*SUPPLIED PASSAGE:*
· · ·

Over on the Oregon coast, the News Media Corporation and Central Coast Publishing has announced that Siuslaw News, Florence’s community newspaper, will be returning to a once-a-week publication. Starting in July, the 132-year-old newspaper will only have a print publication on Wednesdays.

Siuslaw News Publisher Jenna Bartlett said, “We sincerely thank our subscribers and advertisers for their support over the years. It matters to us now more than ever. We’re here not only for you, but because of you.”

Like other businesses across the U.S., the newspaper industry is experiencing increased costs in raw materials — paper, ink and gas, among them. Coupled with higher costs of living these days, News Media Corporation saw this as a solution, rather than further reducing the newspaper’s staff.

Around the U.S. some papers have tried to rely more heavily on subscriptions, while transitioning to mainly digital publishing. Some success stories include the Chattanooga Times Free Press, which has been operating since 1869. Last September, it switched to a daily digital edition and a single print edition on Sunday - from a daily print edition. The publication spent $6.1 million to give all its monthly subscribers iPads and train them one-on-one how to use them to access their daily paper, and it’s retained subscribers through the transition.

Unfortunately, River Reflections doesn’t have pockets deep enough to give our readers free iPads. But I’ve been trying my best to make our own transition as painless as possible.

Regular readers can feel a little less stress to learn a new printer for this newspaper has been found and will start running copies of Reflections on their web press in McMinnville next week. However, that change means Oregon Litho had to shoehorn not just this publication but also the Sweet Home New Era, the Brownsville Times, and the Fern Ridge-Tribune News into their printing schedule.

The owners of all four papers are cooperating in putting together a delivery plan to share ways of getting our publications from McMinnville to our offices so they can be dropped off at post offices and placed on newsstands. The result is that instead of receiving River Reflections via the US Postal Service on Thursdays, mail subscribers will now find their copy in their mailboxes on Fridays.

Digital subscribers, though, will continue to get their weekly McKenzie River community news, history and gardening columns, police reports and event updates on Tuesdays.

· · ·

*COMPLETE THE FOLLOWING:*
**1.** Repeat the part of the column starting with "Over on the" and going on through "the newspaper’s staff.".
**2.** Name every newspaper mentioned in the column.
These items have no connection to the column.

[Dataset excerpts]
· · ·

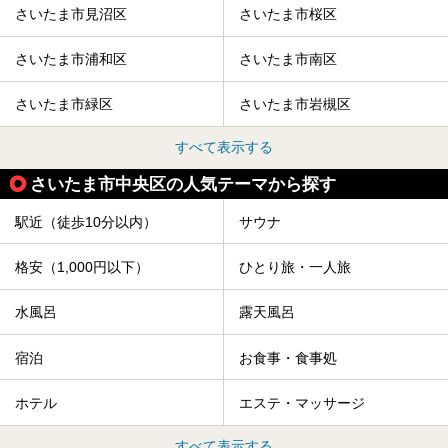
さいたま市見沼区
さいたま市桜区
さいたま市浦和区
さいたま市南区
さいたま市緑区
さいたま市岩槻区
すべて表示する
さいたま市中央区の人気テーマから探す
駅近（徒歩10分以内）
サウナ
格安（1,000円以下）
ひとり旅・一人旅
水風呂
露天風呂
宿泊
お食事・食事処
ホテル
エステ・マッサージ
すべて表示する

· · ·

*PER-TASK OUTPUTS:*
**1.**
Over on the Oregon coast, the News Media Corporation and Central Coast Publishing has announced that Siuslaw News, Florence’s community newspaper, will be returning to a once-a-week publication. Starting in July, the 132-year-old newspaper will only have a print publication on Wednesdays.

Siuslaw News Publisher Jenna Bartlett said, “We sincerely thank our subscribers and advertisers for their support over the years. It matters to us now more than ever. We’re here not only for you, but because of you.”

Like other businesses across the U.S., the newspaper industry is experiencing increased costs in raw materials — paper, ink and gas, among them. Coupled with higher costs of living these days, News Media Corporation saw this as a solution, rather than further reducing the newspaper’s staff.

**2.**
- Siuslaw News
- Chattanooga Times Free Press
- River Reflections
- Sweet Home New Era
- Brownsville Times
- Fern Ridge-Tribune News